Published on May 6th, 2015 | by Heather Jackson1
Thanks, Dude: HEATHER JACKSON, A (Formerly) Teen Mom, On Raising A Teenager
I had my daughter when I was a teenager. Now my daughter is a teenager.
It’s fucking weird. Most of my friends still don’t have their first child yet. Here I am, with a kid, who is close to being a legal adult and moving out. She’s going to leave me and start her own life. I will still be in my 30s.
This has been some of the toughest shit I’ve ever done. When I was pregnant and gave birth, I honestly just kinda swung it. I let things happen as they did. I didn’t have a lot of support. I was a pregnant high-school student who was pregnant by another teenager who was about to go to jail for selling drugs. I was the epitome of society’s view of failure.
Here I am again: not prepared. I’m not ready to raise a teenager. But at least, this time, I tried to prepare for it. I have read books, talked to other parents of teenagers, talked to my therapists, done internal prevention work. But my feelings get in the way. I miss the hugs from my toddler, reading books to her in my lap, the nightly “I love yous.” I mean, she used to like me. Maybe she’ll like me again. Someday. I’m sure of it. At least, that’s what I can hope for to keep me going.
I thought that being a teenage and single mom was hard. Or when I left her abusive father when she was a toddler. Or when I decided to go into treatment for an eating disorder while in graduate school, working two jobs, and being a single parent.
But raising a teenager is really hard. It’s difficult, demanding, and challenging. It’s painful and confusing. It’s full of confusing contradictions, eye rolls, fits of giggles, then random outbursts, door slams, drastically changing moods, random obsessions. It’s constantly wondering if my choices are good enough. Am I fucking her up? When she (probably) thinks I’m ruining her life, is she right? I’ll get excited when she calls me after school to tell me something great that happened during the day. Then when I get home from work, she’s hidden in her room. I knock, ask permission to come in, and respect her wishes. If allowed to come in, I ask her how her day was. “FINE,” she says, looking at me with complete disgust and annoyance. Then she adds, “Are you going somewhere tonight? I hope so. I want to be alone. I love when you’re not here.”

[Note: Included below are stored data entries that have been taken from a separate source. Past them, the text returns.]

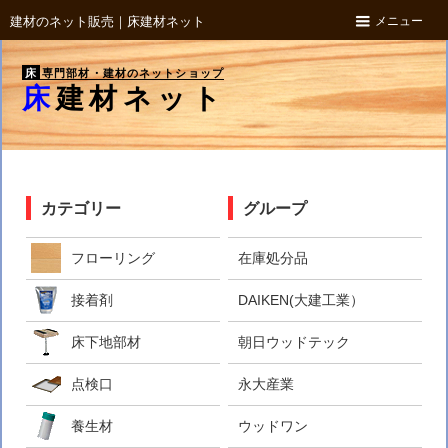
メニュー
建材のネット販売｜床建材ネット
床
専門部材・建材のネットショップ
床建材ネット
カテゴリー
グループ
フローリング
在庫処分品
接着剤
DAIKEN(大建工業）
床下地部材
朝日ウッドテック
点検口
永大産業
養生材
ウッドワン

She tells me my friends are cooler than me, even that my gentleman friend/guy I’m seeing is cooler than me. In fact, he asked her how school was going the other day and she told him more about school than she’s ever told me.
Sometimes I want to scream at her: “I didn’t fucking do ANYTHING to you! Your life could be like, WAY worse than it is and most of my choices I’ve made were so you could have a decent life.”
I can’t expect that understanding from a teen. I want to respect her autonomy and rights. She is her own person. That’s one of the hardest things, to admit it. Mother and daughter relationships change so much when they become a teen. It is difficult to pull back and accept that.
On the positive side, she borrows clothes from me. Cool mom points? She also shared some intense personal issues she’s been having, and I feel grateful she can still come to me when it’s really important. I can’t save her from feeling sad or experiencing hurt. I know what it’s like to be a teenager, even though she doesn’t see it. I wasn’t a teenager THAT LONG ago. I remember. It was HARD AS FUCK. It was some of the worst years of my life. I was depressed, had an eating disorder, I got pregnant, I did drugs, I drank, I lied to my parents all the time, I struggled in school, I went to parties, I wrote shitty poetry, I self-harmed. It’s rough. It’s really rough. I want to listen to her. I can’t make her understand or feel anything. All I can do is be here for her and make sure she knows that.
I did not have a lot of support. I only hope the work I’ve done as a parent, the years of counseling sessions, as my daughter has been growing, works.
When she moves out, I will probably miss her snarky comments and eyes rolls … no, I won’t. I cannot wait for that shit to be done with. Raising a teenager is this inevitable feeling of impatiently waiting for her to move out. I spent my late teens and 20s, and now early 30s raising her. I just started my first professional “big person” job. I am finally getting off of government assistance and my job offers excellent benefits! These are first-times for me. I’ve been raising my daughter while I’ve been poor, on housing assistance, Medicaid, and EBT. I am looking forward to being an adult on my own. I know that I’ll miss her being in my life as the center of my life. I know that I will feel all this intense, weird mom guilt when my baby will be “grown up.” Maybe I am growing up along with her, too.